Wednesday, 4 August 2010

How MINDER began

Terry casual in a reversible corduroy and cotton blouson jacket and soft mid-brown roll-neck sweater.  Don't remember the episode...
By 1978, the British TV production company Euston Films, once ignominiously described by veteran critic Nancy Banks-Smith in ‘The Guardian’ as “Thames putting it in the wife’s name”, were firmly on the map thanks to acclaimed police series The Sweeney. But with the end of production on that show in April after four series, a replacement was needed that would hopefully appeal to a similar sized audience. The one eventually settled on would turn out to be the company’s longest-running and most successful programme, bestriding the 1980s and begetting one of the most iconic characters in British television history.

Thames TV and Euston were keen to retain the services of 30 year-old Dennis Waterman, John Thaw’s popular Sweeney co-star, for an as-yet-undecided star vehicle but at a meeting the actor and his management made it clear that he did not wish to be bound without anything firm in place.

Luckily for them, and us, on hearing that Euston were on the lookout for a new series for Waterman, writer Leon Griffiths decided to pitch an idea which had its roots in a film script he had written some years before*. Called Minder, it was described by the late scriptwriter as “pretty nasty...dark, gloomy, black and tough” but, more promisingly, “it also had a lot of humour in it”. Griffiths’ agent wasn’t convinced the script was sellable as it stood, but later suggested to him that two characters in it were perfect for a series. They were of course, Fulham-based used car salesman Arthur Daley and his much put-upon bodyguard Terry McCann.

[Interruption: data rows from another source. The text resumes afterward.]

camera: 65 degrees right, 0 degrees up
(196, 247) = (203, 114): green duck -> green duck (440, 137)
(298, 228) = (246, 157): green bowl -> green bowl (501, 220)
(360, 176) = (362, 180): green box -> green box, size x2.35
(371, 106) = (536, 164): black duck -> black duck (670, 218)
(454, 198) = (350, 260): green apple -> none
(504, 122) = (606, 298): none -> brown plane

Euston Chief Executive Verity Lambert had tasked script executive Linda Agran with finding a Sweeney replacement. Over a lunch, she and Griffiths discussed his idea, for which he had prepared a 15-page “pitch” document, describing the characters, setting, outlining a half-dozen story ideas and beginning with a capsule summary: “a new type of action/character series featuring an independent bodyguard who often operates on the fringe of legality but always seems to end up on the side of the angels”. Soon after, he was asked to write a full script and the project started to bloom.

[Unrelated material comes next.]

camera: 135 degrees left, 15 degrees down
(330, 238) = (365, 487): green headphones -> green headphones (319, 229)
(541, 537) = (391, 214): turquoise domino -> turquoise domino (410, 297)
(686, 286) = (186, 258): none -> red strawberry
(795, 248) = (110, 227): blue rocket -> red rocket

Around Christmas 1978, George Taylor, one of the founders of Euston and a neighbour of Dennis Waterman’s, personally handed the actor the series format plus two completed scripts. For a while, Waterman hesitated over committing to another London-set crime series, but the quality of Leon Griffiths’ writing, and especially the comic elements, convinced him. Minder was up and running with Dennis Waterman cast as Terry.

Attention turned to who should play dubious businessman Arthur. Waterman suggested veteran character actor Denholm Elliott (who had recently worked for Euston in the second Sweeney spin-off movie); Verity Lambert preferred 54 year-old George Cole, former protégée of Alastair Sim, most famous as “Flash Harry” in the St Trinian’s films between 1954 and 1966 and more recently in BBC2 sitcom Don’t Forget to Write! Huge arguments ensued but the die was cast when Cole arrived to a meeting with Linda Agran and Euston co-founder Lloyd Shirley at a hotel bar, with Agran noting “I could barely talk, I was that excited at this physical manifestation of Arthur Daley”. Cole in turn was so taken with Griffiths’ character outline of Daley as a “well-dressed, dodgy employee of the Citizens’ Advice Bureau” that he signed on immediately.

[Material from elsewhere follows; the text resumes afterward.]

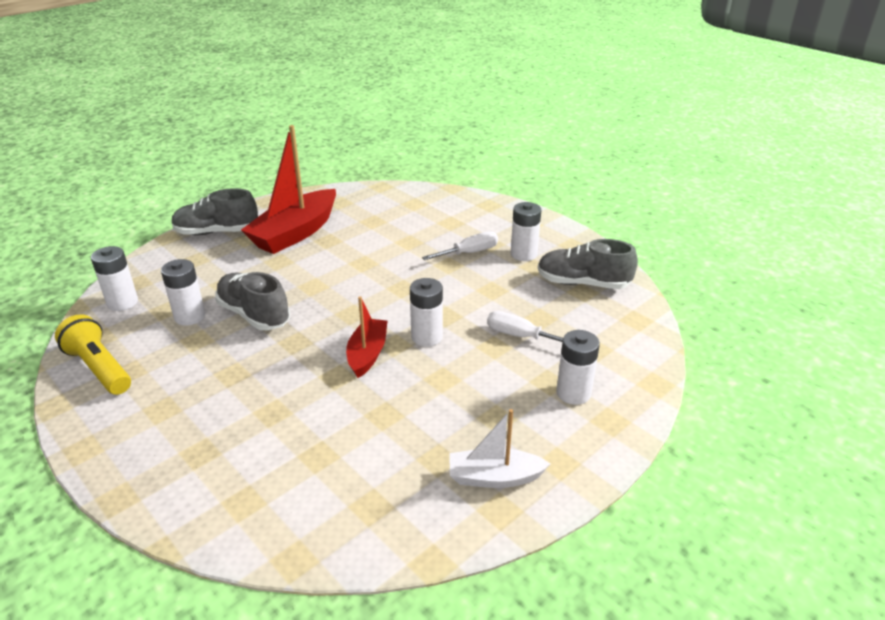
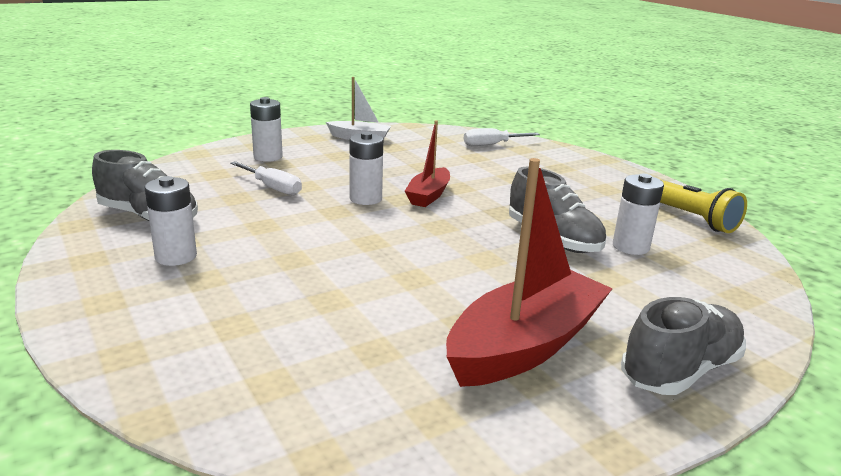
camera: 170 degrees left, 10 degrees down
(122, 302) = (732, 272): white battery -> none
(216, 232) = (680, 370): grey shoe -> grey shoe turned 45 degrees counterclockwise
(469, 253) = (250, 269): white screwdriver -> white screwdriver (491, 145)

Coincidentally Waterman and Cole were both appearing on the London stage less than two miles apart immediately prior to starting work on Minder, although neither was enjoying the experience very much: the former at the Aldwych for an RSC production of Bronson Howard’s 1870 farce “Saratoga”; the latter in an adaptation of Dennis Potter’s then-banned BBC Play for Today, “Brimstone and Treacle”.

Shortly after they were being directed by Peter Sasdy in the Minder opening titles (shot three weeks before the start of the series in May 1979), although Cole had yet to see a script! To Waterman’s disapproval Sasdy, a Hungarian-born director who had worked for Hammer in their later days, was assigned to direct the first episode after Tom Clegg, veteran of 14 Sweeney episodes, turned it down. Clegg felt that the script, entitled “Gunfight at the OK Laundrette”, was an unwise choice for an opener as the leading characters are separated. Waterman felt Sasdy was an unwise choice for a director as he lacked the necessary feel for the London as depicted in the series.

It was a shaky start for the series, which eventually debuted with little publicity after an 11-week strike by the ITV network...

* The original Minder film script by series creator Leon Griffiths must surely be something of a Holy Grail for fans of the series. This blogger knows nothing about its content other than the brief details Griffiths has given in interviews. It is at least possible that the Minder novel he wrote (published in July 1979), which deals with Terry and Arthur's exploits pre-series, is a reworking. In any case, check it out if you haven't already.